The book is not simply a collection of individual portraits; the characters are all knotted together, as people are in real life, by what we may call chance or destiny, rather than by deliberate choice of each other's company: it is the whole pattern that they form, rather than any individual constituent, that is the focus of interest. We come to know them through their effect on each other, and by what they say to each other about the others. And finally, it ought to be superfluous to observe -- but perhaps to anyone reading the book for the first time, it is not superfluous -- that the book is not a psychopathic study. The miseries that people suffer through their particular abnormalities of temperament are visible on the surface: the deeper design is that of the human misery and bondage which is universal. In normal lives this misery is mostly concealed; often, what is most wretched of all, concealed from the sufferer more effectively than from the observer. The sick man does not know what is wrong with him; he partly wants to know, and mostly wants to conceal the knowledge from himself. In the Puritan morality that I remember, it was tacitly assumed that if one was thrifty, enterprising, intelligent, practical and prudent in not violating social conventions, one ought to have a happy and "successful" life. Failure was due to some weakness or perversity peculiar to the individual; but the decent man need have no nightmares. It is now rather more common to assume that all individual misery is the fault of "society," and is remediable by alterations from without. Fundamentally the two philosophies, however different they may appear in operation, are the same. It seems to me that all of us, so far as we attach ourselves to created objects and surrender our wills to temporal ends, are eaten by the same worm. Taken in this way, Nightwood appears with profounder significance. To regard this group of people as a horrid sideshow of freaks is not only to miss the point, but to confirm our wills and harden our hearts in an inveterate sin of pride.
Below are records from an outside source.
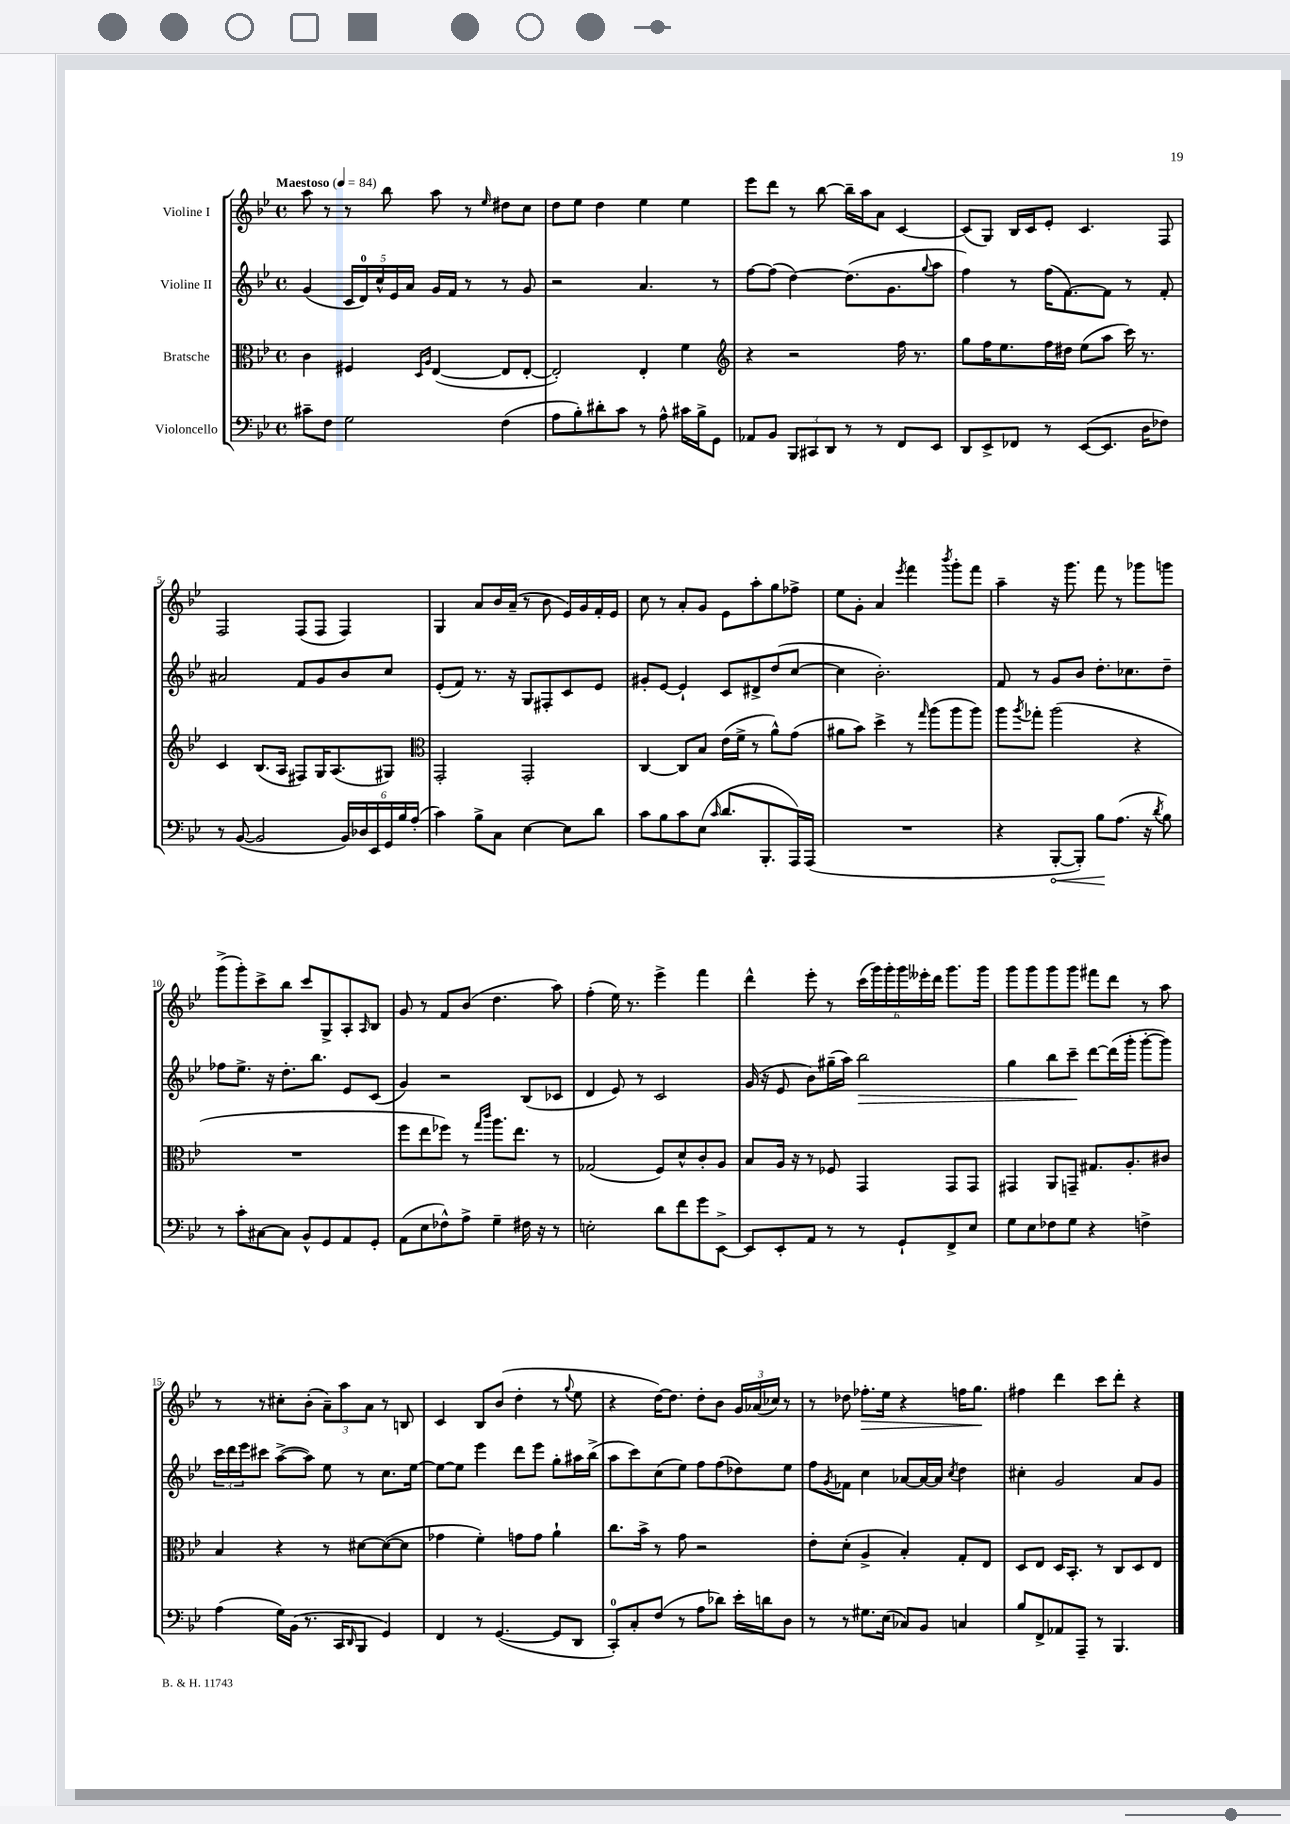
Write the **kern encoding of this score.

**kern	**kern	**kern	**kern
*staff4	*staff3	*staff2	*staff1
*clefF4	*clefC3	*clefG2	*clefG2
*k[b-e-]	*k[b-e-]	*k[b-e-]	*k[b-e-]
*M4/4	*M4/4	*M4/4	*M4/4
*met(c)	*met(c)	*met(c)	*met(c)
*MM84	*MM84	*MM84	*MM84
8c#~\L	4c\	(4g/	8aa\
8F\J	.	.	8r
2G\	4F#/	20c/LL	8r
.	.	20d/)	.
.	.	20cc^^/	.
.	.	.	8bb-\
.	.	20e-/	.
.	.	20a/JJ	.
.	16qqD/LL	.	.
.	16qqA/JJ	.	.
.	([4E-/	16g/LL	8aa\
.	.	16f/JJ	.
.	.	8r	8r
.	.	.	16qqee-/
(4F\	8E-/]L	8r	8dd#\L
.	[8E-'/J	8g/	8cc\J
=	=	=	=
8A\L	2E-'/])	2r	8dd\L
8B-'\)	.	.	8ee-\J
8d#'\	.	.	4dd\
8c\J	.	.	.
8r	4E-'/	4.a/	4ee-\
8A^^\	.	.	.
16c#\LL	4f\	.	4ee-\
16B-^\J	.	.	.
8GG\J	.	8r	.
=	=	=	=
*	*clefG2	*	*
8AA-/L	4r	[8ff\L	8eee-\L
8BB-/J	.	(8ff\]J	8ddd\J
12BBB-/L	2r	[4dd\)	8r
12CC#/	.	.	.
.	.	.	[8bb-\
12DD/J	.	.	.
8r	.	(8.dd\]L	16bb-~\]LL
.	.	.	16aa\J
8r	.	.	8a\J
.	.	8.g\	.
8FF/L	16ff\	.	[4c/
.	8.r	.	.
.	.	8qqgg/	.
8EE-/J	.	8aa\J	.
=	=	=	=
8DD/L	8gg\L	4ff\)	(8c/]L
8EE-^/	16ff\K	.	8G/J)
.	8.ee-\	.	.
8FF-/J	.	8r	16B-/LL
.	.	.	16c/J
8r	16ff\L	(16ff\LK	8e-'/J
.	16dd#\JJ	[8.f\)	.
([8EE-/L	(8ee-\L	.	4.c/
8.EE-/]J	8aa\J	8f\]J	.
.	16ccc\)	8r	.
16D\LK	8.r	.	.
8F-\J)	.	8f'/	8F/
=	=	=	=
8r	4c/	2a#/	2F/
([8BB-/	.	.	.
2BB-/]	(8.B-/L	.	.
.	16A/Jk	.	.
.	8F#/L)	8f/L	(8F/L
.	16G/K	8g/	8F/J
.	(8.A/	.	.
24BB-/LL)	.	8b-/	4F/)
24D-/	.	.	.
24EE-/	.	.	.
24GG/	8G#/J)	8cc/J	.
24B-/	.	.	.
(24A'/JJ	.	.	.
=	=	=	=
*	*clefC3	*	*
4c\)	2GG'/	(8e-'/L	4G/
.	.	8f/J)	.
8B-^\L	.	8.r	8a/L
8C\J	.	.	16b-/L
.	.	16r	(16a~/JJ
[4E-\	2GG'/	8G/L	8r
.	.	8F#'/	8b-\
8E-\]L	.	8c/	16e-/LL)
.	.	.	16g/
8d\J	.	8e-/J	16f'/
.	.	.	16e-/JJ
=	=	=	=
8c\L	[4C/	8g#'/L	8cc\
8B-\	.	[8e-/J	8r
8c\	8C/]L	4e-`/]	8a'/L
(8E-\J	8B-/J	.	8g/J
16qqc/	.	.	.
8.d/L	(16e-\LL	8c/L	8e-\L
.	16f^\JJ	.	.
.	8r	8d#^/	8aa'\
8.BBB-'/	.	.	.
.	8a^^\L)	(8dd/	8gg\
16AAA/L)	(8g\J	[8cc/J	8ff-^\J
(16AAA/JJ	.	.	.
=	=	=	=
1r	8a#\L	4cc\]	8ee-\L
.	8b-\J)	.	8g'\J
.	4dd^\	2.b-'\)	4a/
.	.	.	8qeee-/
.	8r	.	4fff\
.	16qqgg/	.	.
.	(8aa\L	.	.
.	.	.	8qbbb-/
.	8aa\	.	8ggg'\L
.	8aa\J)	.	8fff\J
=	=	=	=
4r	8aa\L	8f/	4aa~\
.	8qaa/	.	.
.	8gg-'\J	8r	.
[8BBB-'/L	(2aa\	8g/L	16r
.	.	.	8.ggg\
8BBB-'/]J)	.	8b-/J	.
8B-\L	.	8.dd'\L	8fff\
(8.A\J	.	.	8r
.	.	8.cc-\	.
.	4r	.	8ggg-\L
16r	.	.	.
8qd/	.	.	.
8B-\)	.	8dd~\J	8ggg\J
=	=	=	=
8r	1r	8ff-\L	(8ggg^\L
8c'\L	.	8.ee-^\J	8ggg'\)
[8C#\	.	.	8ccc^\
.	.	16r	.
8C#\]J	.	8.dd'\L	8bb-\J
8BB-^^/L	.	.	8ccc/L
.	.	8.bb-\J	.
8GG/	.	.	8G^/
8AA/	.	8e-/L	8A'/
.	.	.	16qqA/
8GG'/J	.	(8c/J	8B-/J
=	=	=	=
(8AA\L	8ff\L	4g/)	8g/
8E-\	8ee-\	.	8r
8F-^^\)	8ff-\J)	2r	8f/L
8A^\J	8r	.	(8b-/J
.	16qqgg/LL	.	.
.	16qqccc/JJ	.	.
4G~\	8.aa\L	.	4.dd\
.	8.ee-\J	.	.
16F#\	.	(8B-/L	.
16r	.	.	.
8r	8r	8c-/J	8aa\)
=	=	=	=
2E'\	(2G-/	4d/	(4ff'\
.	.	8e-/)	16ee-\)
.	.	.	8.r
.	.	8r	.
8d\L	8F/L)	2c/	4eee-^\
8f\	8d^^/	.	.
8g\	8c'/	.	4fff\
[8EE-^\J	8A/J	.	.
=	=	=	=
8EE-/]L	8B-/L	(16g/	4ddd^^\
.	.	16r	.
8EE-'/	16A/Jk	8e-/	.
.	16r	.	.
8AA/J	8r	8b-\L)	8eee-'\
8r	8F-/	(16gg#~\L	8r
.	.	16aa\JJ)	.
8r	4GG/	2bb-\	(24ccc\LL
.	.	.	24ggg\)
.	.	.	24ggg'\
8GG`/L	.	.	24ggg\
.	.	.	24eee--'\
.	.	.	24ddd\JJ
8FF^/	8GG/L	.	8.ggg\L
8E-/J	8GG/J	.	.
.	.	.	16ggg\Jk
=	=	=	=
8G\L	4GG#/	4gg\	8ggg\L
8E-\	.	.	8ggg\
8F-\	8AA/L	8bb-\L	8ggg\
8G\J	8GG~/J	8ccc~\J	8ggg\J
4r	8.G#/L	[8ddd\L	8fff#\L
.	.	(16ddd\]L	8ddd\J
.	8.A'/	16ggg'\JJ	.
4F^\	.	[8ggg'\L	8r
.	8c#/J	8ggg\]J)	8aa\
=	=	=	=
(4A\	4B-/	24ccc\LL	8r
.	.	24ddd\	.
.	.	24eee-\J	.
.	.	8ccc#\J	8r
16G\LL)	4r	([8aa^\L	8cc#'\L
(16BB-\JJ	.	.	.
8.r	.	8aa\]J)	(8b-'\J
.	8r	8ee-\	12a~\L)
16CC/LK	.	.	.
.	.	.	12aa\
16qqDD/	.	.	.
8BBB-/J	[8d#\L	8r	.
.	.	.	12a\J
4GG/)	(8d#\_	8.cc\L	8r
.	8d#\]J	.	8B/
.	.	[16ee-\Jk	.
=	=	=	=
4FF/	4g-\	8ee-\_L	4c/
.	.	8ee-\]J	.
8r	4f'\)	4eee-\	8B-/L
([4.GG/	.	.	(8b-/J
.	8g\L	8ddd\L	4dd'\
.	8g\J	8eee-\J	.
8GG/]L	4a`\	8gg'\L	8r
.	.	.	8qqgg/
8DD/J	.	16aa#\L	8ee-\
.	.	(16bb-^\JJ	.
=	=	=	=
8CC'/L)	8.cc\L	8aa\L	4r
8C'/	.	8ccc\)	.
.	16b-^\Jk	.	.
(8F/J	8r	(8cc\	[16dd\LK)
.	.	.	8.dd\]J
8r	8g\	8ee-\J)	.
8A\L	2r	8ff\L	8dd'\L
8d-\J)	.	(8ff\	8b-\J
16e-'\LL	.	8dd-\)	24g/LL
.	.	.	(24a-/
16d\J	.	.	.
.	.	.	24cc-/JJ)
8D\J	.	8ee-\J	8r
=	=	=	=
8r	8e-'\L	8ff\L	8r
.	.	8qg/	.
8r	(8d'\J	8f-\J	8dd-\
8.G#\L	4A^/	4cc\	8.ff-'\L
(16E-\Jk	.	.	16ee-\Jk
8C-/L)	4B-'/)	[8a-/L	4r
8BB-/J	.	16a-/_L	.
.	.	16a-/]JJ	.
.	.	8qcc/	.
4C/	8G'/L	4dd\	16ff\LK
.	.	.	8.gg\J
.	8E-/J	.	.
=	=	=	=
8B-/L	8D/L	4cc#'\	4ff#\
8FF^/	8E-/J	.	.
8AA-/	16D/LK	2g/	4ddd\
.	8.BB-'/J	.	.
8AAA~/J	.	.	.
8r	8r	.	8ccc\L
4.BBB-/	8C/L	.	8ddd'\J
.	8D/	8a/L	4r
.	8E-/J	8g/J	.
==	==	==	==
*-	*-	*-	*-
I should have considered the foregoing paragraph impertinent, and perhaps too pretentious for a preface meant to be a simple recommendation of a book I greatly admire, were it not that one review (at least), intended in praise of the book, has already appeared which would in effect induce the reader to begin witb this mistaken attitude. Otherwise, generally, in trying to anticipate a reader's misdirections, one is in danger of provoking him to some other misunderstanding unforeseen. This is a work of creative imagination, not a philosophical treatise. As I said at the beginning, I am conscious of impertinence in introducing the book at all; and to have read a book a good many times does not necessarily put one in the right knowledge of what to say to those who have not yet read it. What I would leave the reader prepared to find is the great achievement of a style, the beauty of phrasing, the brilliance of wit and characterisation, and a quality of horror and doom very nearly related to that of Elizabethan tragedy.